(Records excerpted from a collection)

Segment Open

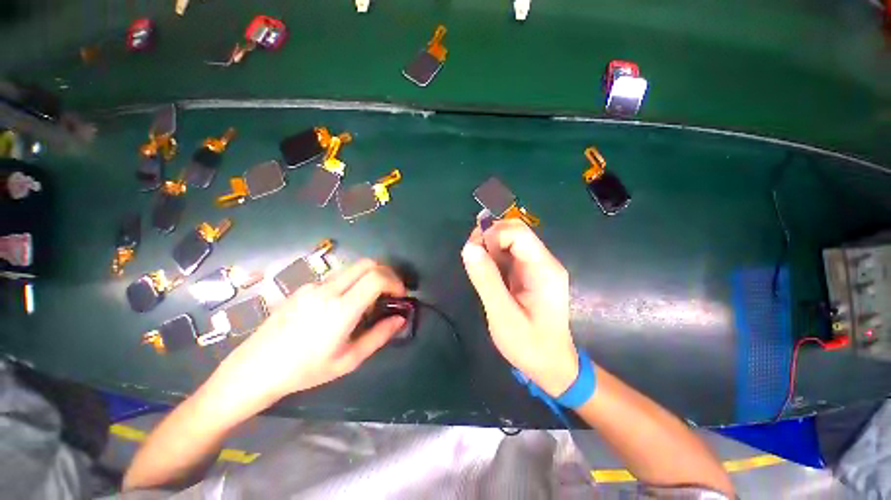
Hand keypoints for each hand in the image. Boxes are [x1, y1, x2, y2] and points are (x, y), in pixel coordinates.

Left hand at [219, 259, 406, 404]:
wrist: (254, 369)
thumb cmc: (305, 370)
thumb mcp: (348, 360)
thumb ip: (379, 336)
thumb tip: (400, 319)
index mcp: (341, 309)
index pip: (376, 277)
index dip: (395, 281)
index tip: (400, 295)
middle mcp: (328, 290)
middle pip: (367, 263)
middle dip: (386, 272)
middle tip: (391, 291)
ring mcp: (313, 286)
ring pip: (352, 269)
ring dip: (369, 277)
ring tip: (370, 301)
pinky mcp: (304, 287)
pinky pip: (337, 278)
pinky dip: (352, 283)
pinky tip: (344, 305)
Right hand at [461, 220, 578, 396]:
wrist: (551, 365)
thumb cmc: (529, 345)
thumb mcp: (503, 315)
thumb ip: (486, 280)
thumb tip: (469, 248)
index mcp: (544, 269)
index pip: (518, 233)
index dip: (493, 235)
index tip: (473, 252)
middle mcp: (543, 262)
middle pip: (515, 231)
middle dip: (489, 236)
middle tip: (471, 255)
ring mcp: (536, 267)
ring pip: (509, 240)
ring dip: (488, 245)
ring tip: (474, 263)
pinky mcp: (527, 274)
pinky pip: (508, 254)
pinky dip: (491, 255)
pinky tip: (482, 268)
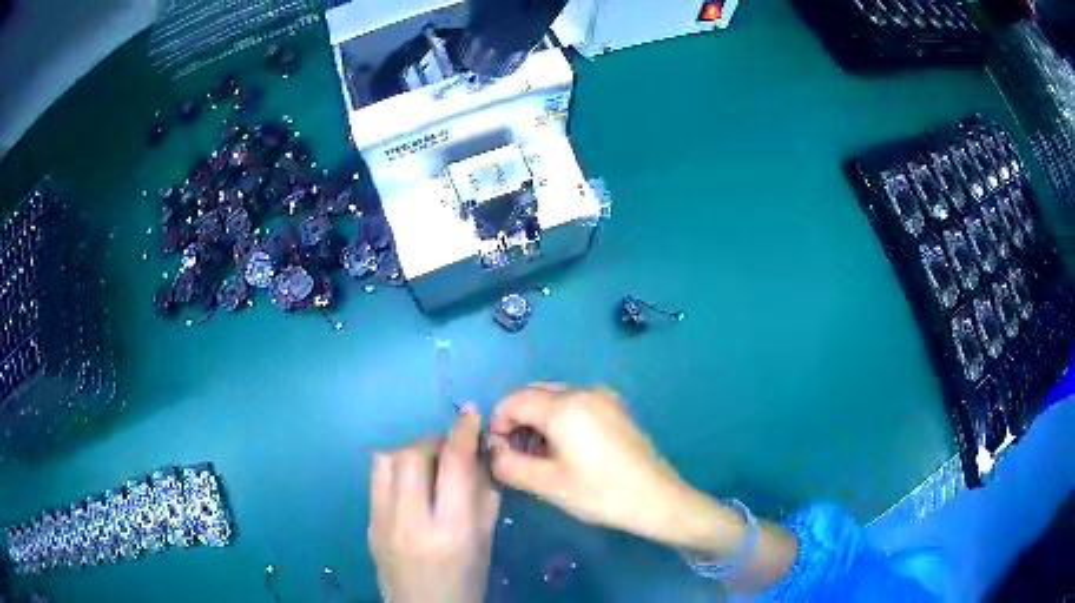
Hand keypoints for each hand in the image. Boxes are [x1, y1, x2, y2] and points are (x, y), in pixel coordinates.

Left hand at [368, 406, 499, 602]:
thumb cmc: (466, 581)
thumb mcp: (485, 542)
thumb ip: (483, 497)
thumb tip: (478, 455)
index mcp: (451, 531)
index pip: (454, 466)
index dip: (462, 432)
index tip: (469, 412)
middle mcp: (410, 522)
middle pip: (411, 455)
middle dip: (433, 441)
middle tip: (448, 448)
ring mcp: (382, 523)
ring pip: (386, 461)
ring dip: (409, 451)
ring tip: (426, 462)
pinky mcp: (368, 525)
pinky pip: (375, 480)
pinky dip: (393, 469)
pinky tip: (408, 481)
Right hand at [488, 384, 700, 544]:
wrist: (657, 498)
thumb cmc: (599, 493)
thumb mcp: (547, 484)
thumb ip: (508, 464)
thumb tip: (494, 449)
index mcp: (565, 405)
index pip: (513, 400)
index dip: (498, 423)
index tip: (499, 452)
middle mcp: (584, 390)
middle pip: (534, 393)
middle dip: (517, 420)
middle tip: (516, 455)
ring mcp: (604, 397)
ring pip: (555, 397)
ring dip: (538, 419)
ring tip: (539, 455)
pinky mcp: (616, 408)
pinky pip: (576, 403)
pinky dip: (560, 419)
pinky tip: (566, 448)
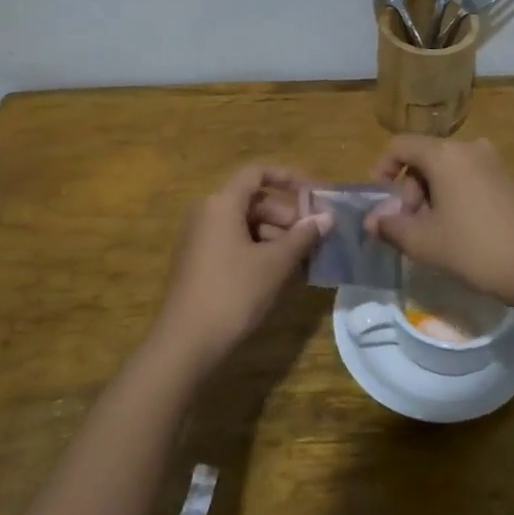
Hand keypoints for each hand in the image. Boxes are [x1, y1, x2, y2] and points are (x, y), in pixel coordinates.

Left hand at [150, 164, 330, 376]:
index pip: (257, 172)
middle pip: (253, 200)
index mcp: (221, 203)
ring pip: (245, 223)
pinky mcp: (199, 261)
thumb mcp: (274, 263)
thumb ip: (303, 236)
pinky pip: (234, 242)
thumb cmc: (233, 293)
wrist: (186, 342)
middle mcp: (207, 212)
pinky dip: (258, 249)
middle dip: (286, 214)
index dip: (289, 177)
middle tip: (312, 237)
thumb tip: (327, 217)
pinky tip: (278, 272)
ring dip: (275, 235)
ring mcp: (200, 238)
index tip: (315, 194)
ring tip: (301, 259)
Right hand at [365, 136, 513, 320]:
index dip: (382, 168)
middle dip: (410, 191)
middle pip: (425, 158)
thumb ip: (391, 227)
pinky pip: (471, 181)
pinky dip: (456, 200)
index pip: (401, 145)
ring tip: (434, 236)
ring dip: (432, 198)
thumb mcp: (425, 242)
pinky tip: (461, 234)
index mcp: (445, 154)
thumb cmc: (476, 249)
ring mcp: (495, 164)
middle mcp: (470, 149)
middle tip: (409, 228)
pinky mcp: (511, 182)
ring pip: (448, 171)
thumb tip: (372, 220)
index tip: (380, 201)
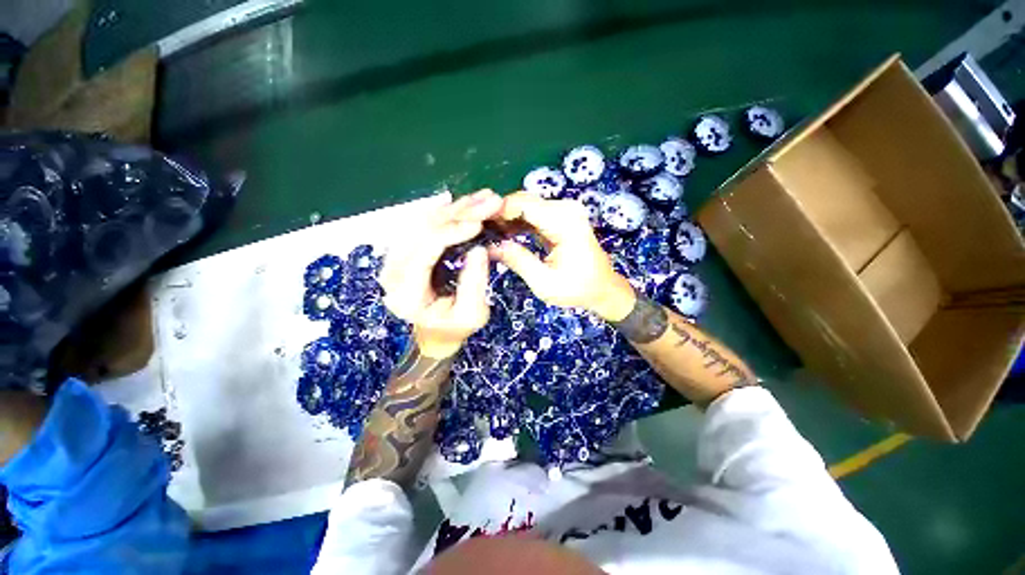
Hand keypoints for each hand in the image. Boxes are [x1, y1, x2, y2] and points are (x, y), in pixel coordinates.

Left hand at [380, 190, 502, 358]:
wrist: (435, 330)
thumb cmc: (454, 326)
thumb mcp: (472, 315)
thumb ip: (474, 285)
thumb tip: (479, 249)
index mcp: (406, 293)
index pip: (424, 252)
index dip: (451, 232)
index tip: (479, 224)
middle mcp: (393, 271)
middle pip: (423, 229)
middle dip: (460, 213)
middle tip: (491, 201)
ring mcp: (395, 256)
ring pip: (424, 220)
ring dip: (457, 207)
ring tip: (486, 198)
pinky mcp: (404, 248)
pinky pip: (425, 222)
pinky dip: (450, 211)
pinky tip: (470, 203)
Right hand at [490, 192, 635, 320]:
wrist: (603, 288)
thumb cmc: (577, 289)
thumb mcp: (544, 282)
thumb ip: (517, 261)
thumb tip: (489, 247)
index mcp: (564, 221)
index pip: (523, 204)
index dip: (497, 211)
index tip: (476, 224)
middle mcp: (565, 208)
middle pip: (523, 201)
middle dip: (499, 214)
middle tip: (480, 231)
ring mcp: (564, 211)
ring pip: (526, 205)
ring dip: (506, 217)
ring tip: (489, 233)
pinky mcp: (561, 218)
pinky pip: (533, 213)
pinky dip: (517, 222)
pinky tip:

Segment Closed

## What is required:
Check each line above for the string "Right" and return those that contain it.

## Exercise answer:
Right hand at [461, 220, 578, 396]:
Right hand at [488, 384, 700, 544]:
Right hand at [365, 136, 513, 320]:
Right hand at [490, 192, 635, 320]:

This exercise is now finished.